- What is expected:
Copy the lines below word for word, leaving out the pictures.

________

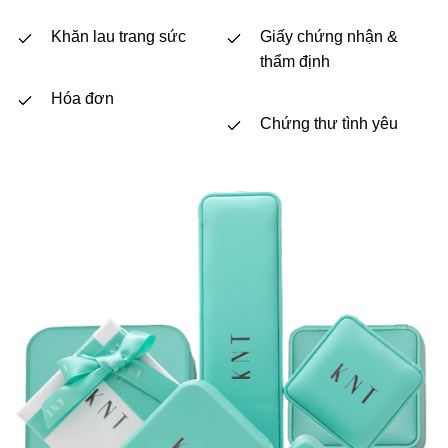
Khăn lau trang sức
Giấy chứng nhận &
thẩm định
Hóa đơn
Chứng thư tình yêu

________

- Task response:
Khăn lau trang sức
Giấy chứng nhận &
thẩm định
Hóa đơn
Chứng thư tình yêu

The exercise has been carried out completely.